→ TEXT BLOCK:

It is indicated that if the percentage of copper oxides is greater than 80% and the percentage of leachable secondary sulfides is less than 10%, it must operate under operating Mode A, as defined previously.

The knowledge derived is part of the “Domain model” and/or the “Expert model”, where the description of the entities (domain concepts), their attributes, roles, relationships, and domain restrictions are stored. The domain of the model is described through the ontology. In contrast, the expert model is given by an inference engine, derived from the generation of a decision tree and customized according to expert knowledge, formalized through operating rules.

The concepts (of the domain model) are represented using a domain ontology (see Figure 3a). The main concepts are listed below [63]:

• Heap/Pile: Accumulations of mineralized material carried out in a mechanized way, forming a kind of continuous cake or embankment of varying height. The piles are slightly inclined to allow the drainage and capture of the solutions and are watered with a reagent solution to extract the mineral.
• Operation mode: Configuration of productive resources in order to adapt to the characteristics of the feed. For this knowledge model, three modes have been considered: MODE_A, MODE_B, and MODE_X. The detail of each operation mode and conditions of changes are not of interest in this phase of the work.
• Mineral: Inorganic solid substance, formed by one or more defined chemical elements that are organized in an internal structure.
• Reagent: A chemical element that establishes an interaction with other substances in the framework of a chemical reaction, generating a substance with different properties called a product.
• Operating conditions: State of the variables of interest in a given mode of operation. Some variables are days of operation, irrigation ratios, type of reagent, total reagent added, mineral recovery, and update of the amount of mineral extracted from the heap.
• Mineral recovery: Output variable or ore recovery function.

The relationships between classes were defined to identify the most appropriate operation modes for a heap and the characteristics of the material, heap size, etc. Examples of the relationships considered are listed below (see Figure 3b).

• it_is_a_type: is the relationship between concepts that belong to the same hierarchy.
• depends_on: is the relationship established between the concepts involved or influence in copper recovery.
• leach: is the relationship between leaching agents and the type of material.
• operates_according_to: is the relationship between the heap and the operation mode. Sets the operating mode to be applied to a stack according to its characteristics.

Considering the simplifications applied to the production process, axioms have been defined that express restrictions or specific characteristics of the heap leaching process applied (generally) by the mining companies that apply this process. Some of these axioms are described below.

• Axiom 1: if P₁, P₂ are heaps and OM1, OM2 are operating modes (the operating modes can exist independently of batteries and correspond to ways in which batteries have been operated previously), and if OM1 corresponds to P1, and OM2 corresponds to P2, then: P1 ∩ P2 = ∅.
• Axiom 2: if P1 is a leaching heap and OM1, OM2 are modes of operation, and P <oper> OM1 and P <oper> OM2, then: OM1 ≠ OM2 where <oper> represents the univocal correspondence of the operation of a stack according to an operation mode.
• Axiom 3: if P1, P2 are leaching heaps, M1, M2, and C1, C2 are the type of mineral and the operating conditions of the pile, respectively, and it is known that C1 <corresp> P1, C2 <corresp> P2 and M1 ≠ M2, then C1 ∩ C2 = ∅. <corresp> represents the relationship between a Stack where a specific material and operating conditions are established in a heap.

→ GIVEN INFORMATION:

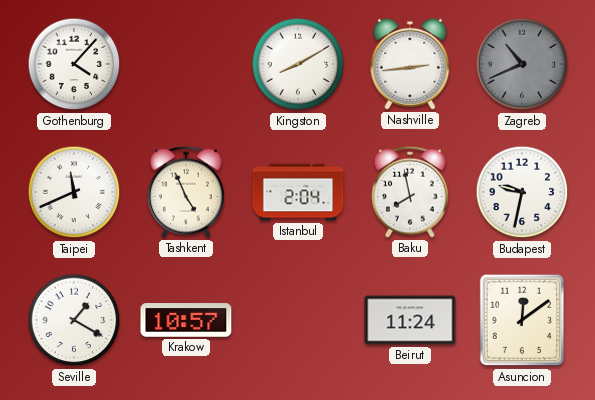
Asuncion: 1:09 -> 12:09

→ PROMPT:
Continue the heap leaching knowledge model text from where it stops.

→ TASK OUTPUT:
The implementation of the expert model, on the other hand, was carried out by generating an inference engine, after generating a decision tree that models the studied process, developed using the “sklearn” library in Python 3.7.10. The inference engine can also be conceptualized as a sequence of rules that model the knowledge of the heap leaching process, and can indicate a course of action or some recommendation of the response variables before the entry of one or the other more sequences of records of the independent variables. The complete set of rules that model the system is obtained by considering the largest number of rule combinations that can be theoretically established (or by adjusting using classification algorithms such as decision trees). However, among all these theoretical rules, some do not make physical sense or do not conform to the characteristics of the problem to be solved, which are in contrast to expert knowledge. Due to the complexity of the proposed model, it is necessary to reduce the number of combinations made by adjusting the algorithm. The most frequent cases or combinations of variables are used as a rule base to achieve this reduction.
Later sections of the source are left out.